Udostępnione dane -
******************************

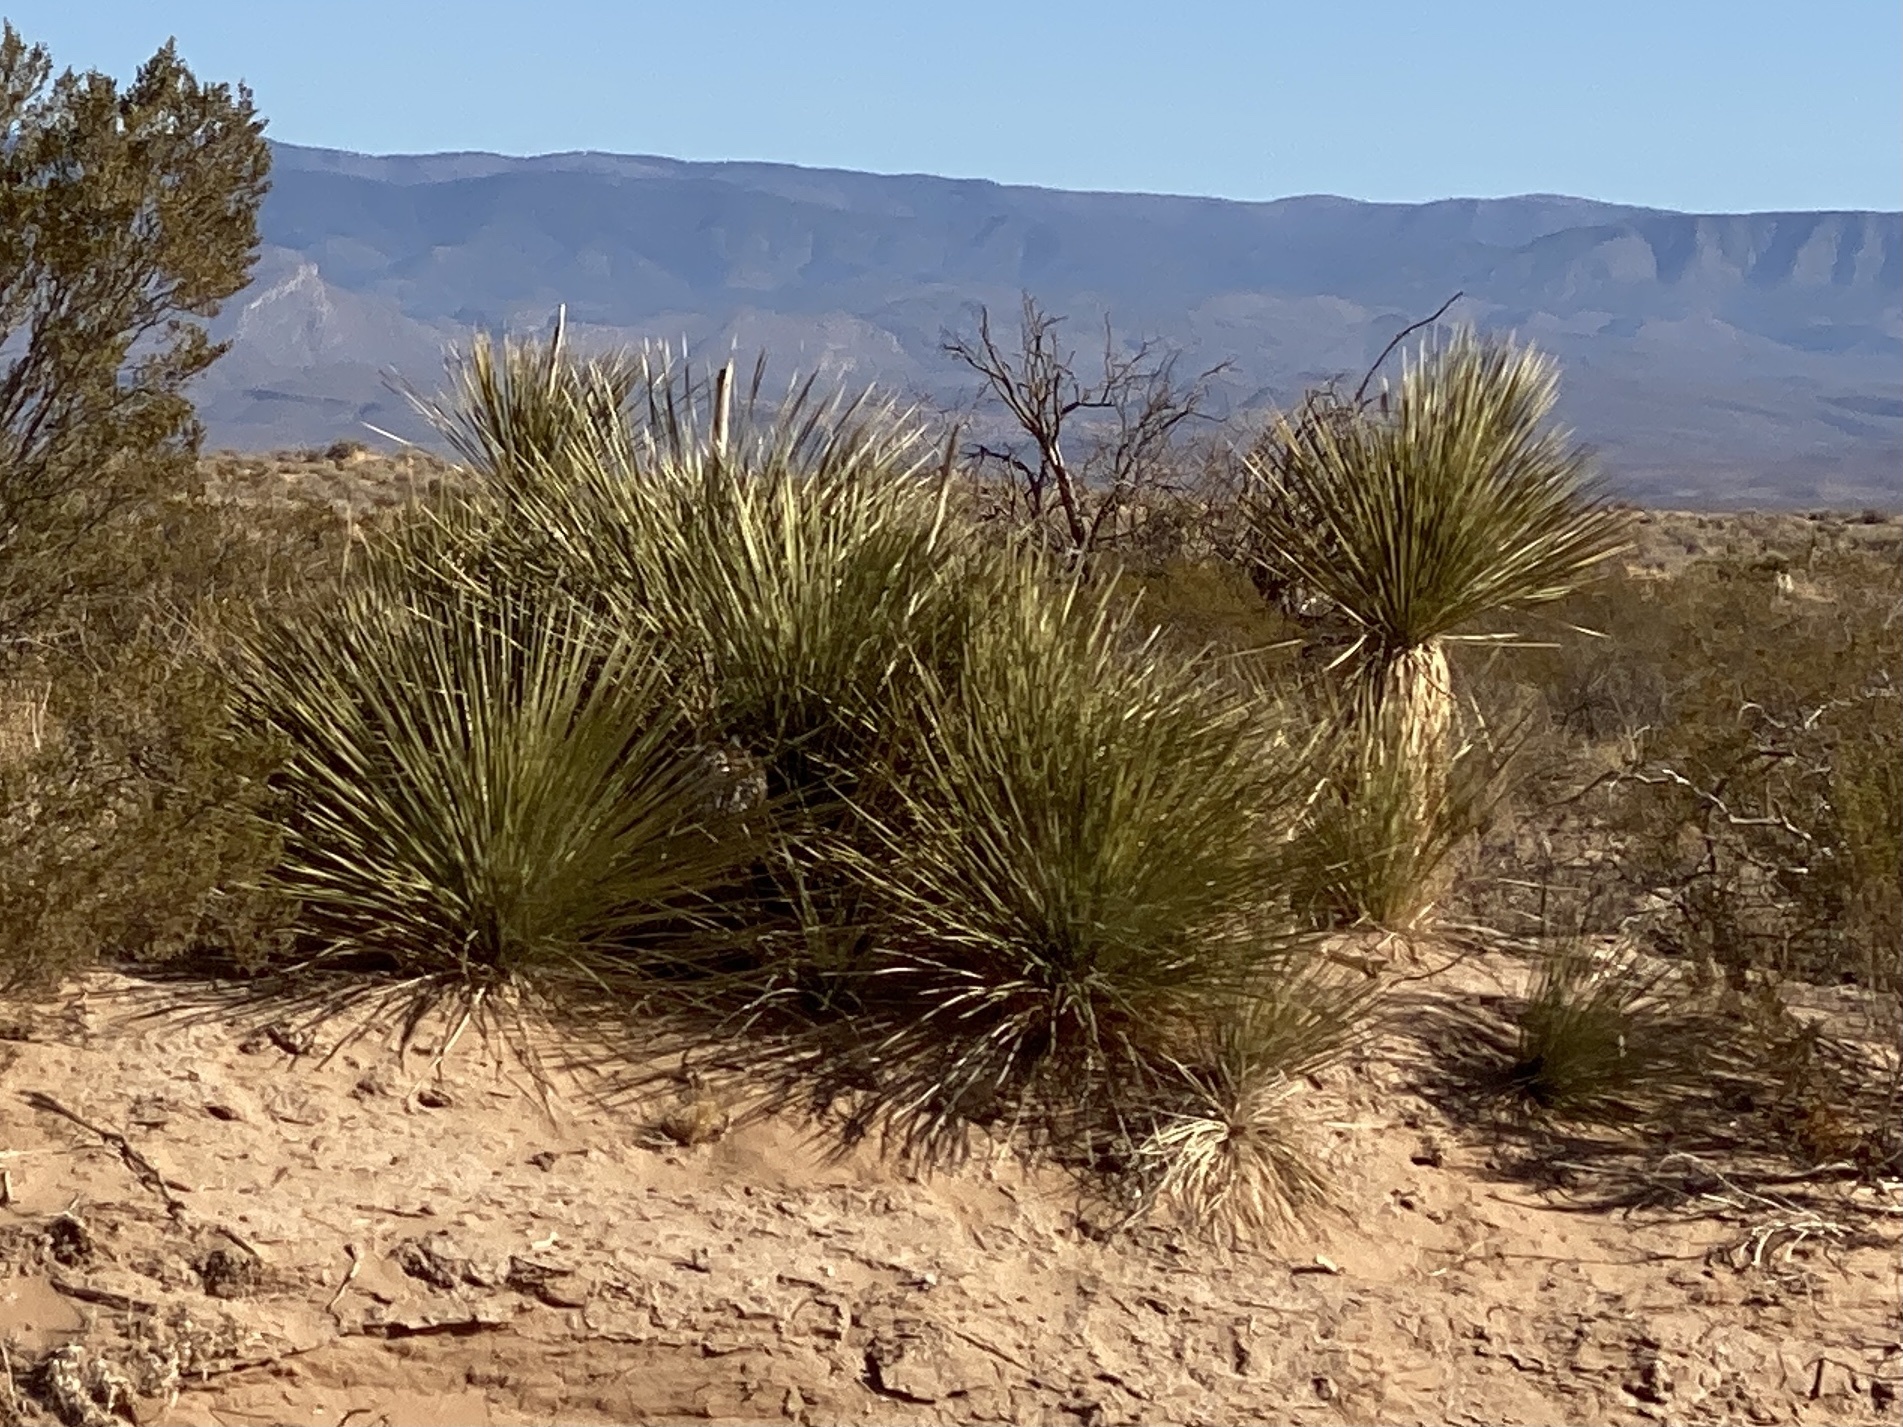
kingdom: Plantae
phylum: Tracheophyta
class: Liliopsida
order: Asparagales
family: Asparagaceae
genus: Yucca
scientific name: Yucca elata
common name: Palmella
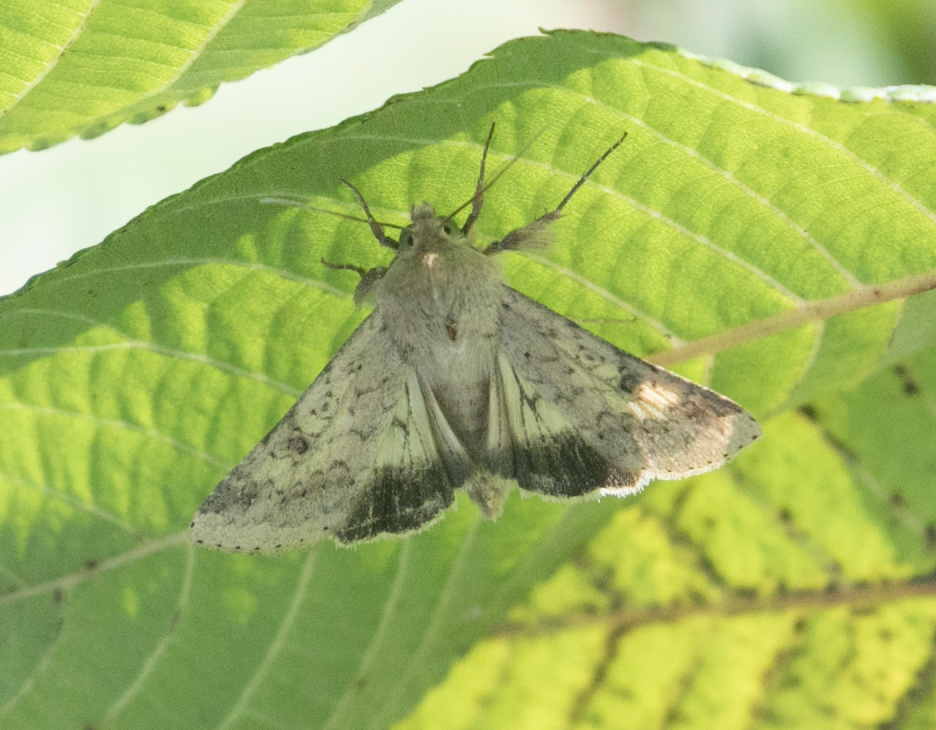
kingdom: Animalia
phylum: Arthropoda
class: Insecta
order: Lepidoptera
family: Noctuidae
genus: Helicoverpa
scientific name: Helicoverpa armigera
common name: Cotton bollworm
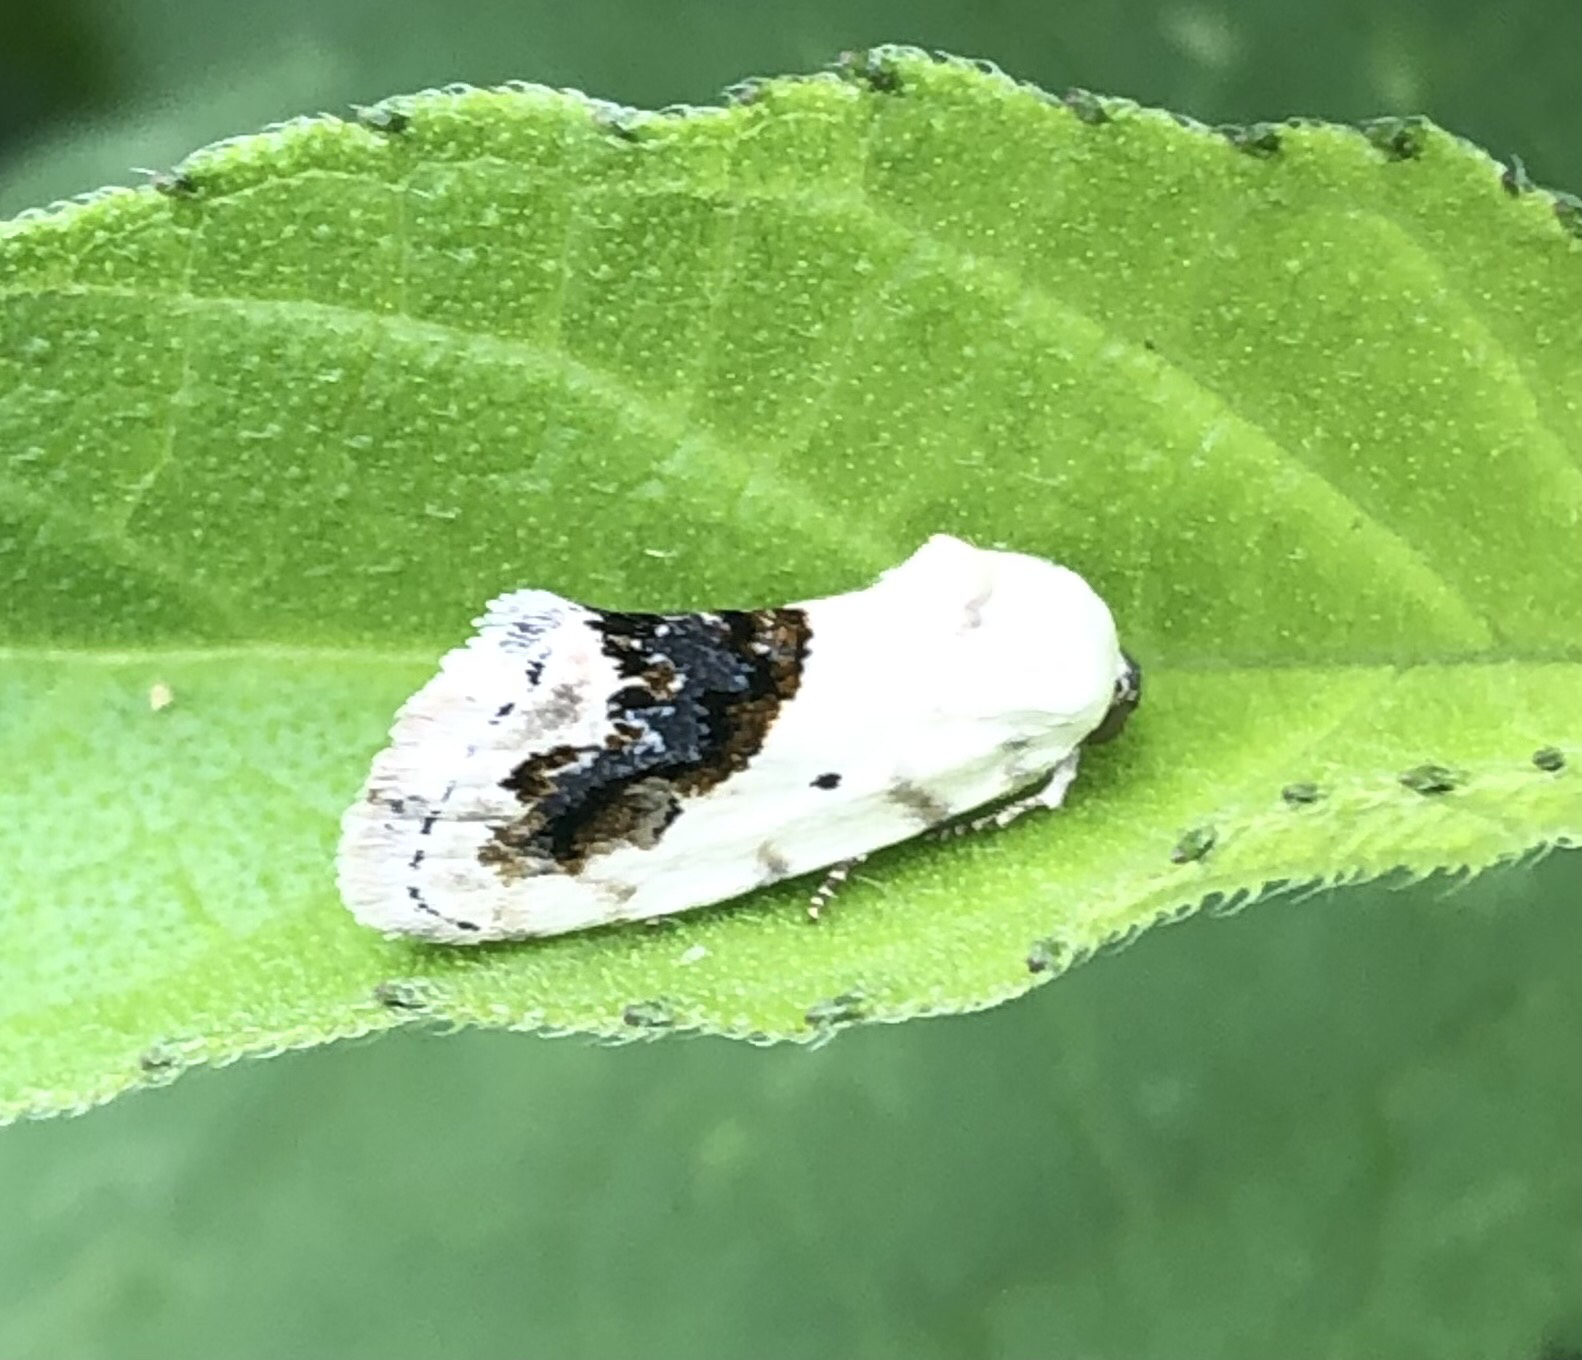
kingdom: Animalia
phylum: Arthropoda
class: Insecta
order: Lepidoptera
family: Noctuidae
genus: Acontia
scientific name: Acontia erastrioides
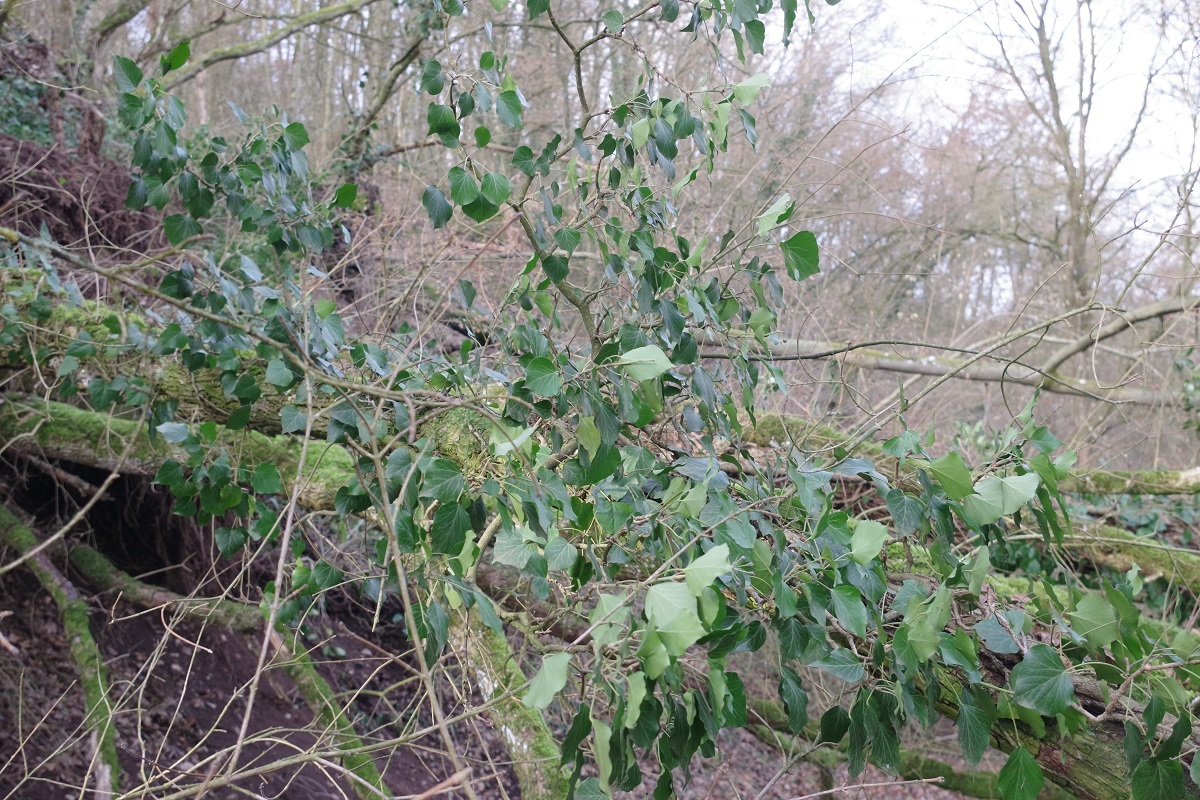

******************************

Proszę przedstawić powyższe wiersze jako listę numerowaną, bez pustych wierszy i bez oznaczeń zdjęć.

1. kingdom: Plantae
2. phylum: Tracheophyta
3. class: Liliopsida
4. order: Asparagales
5. family: Asparagaceae
6. genus: Yucca
7. scientific name: Yucca elata
8. common name: Palmella
9. kingdom: Animalia
10. phylum: Arthropoda
11. class: Insecta
12. order: Lepidoptera
13. family: Noctuidae
14. genus: Helicoverpa
15. scientific name: Helicoverpa armigera
16. common name: Cotton bollworm
17. kingdom: Animalia
18. phylum: Arthropoda
19. class: Insecta
20. order: Lepidoptera
21. family: Noctuidae
22. genus: Acontia
23. scientific name: Acontia erastrioides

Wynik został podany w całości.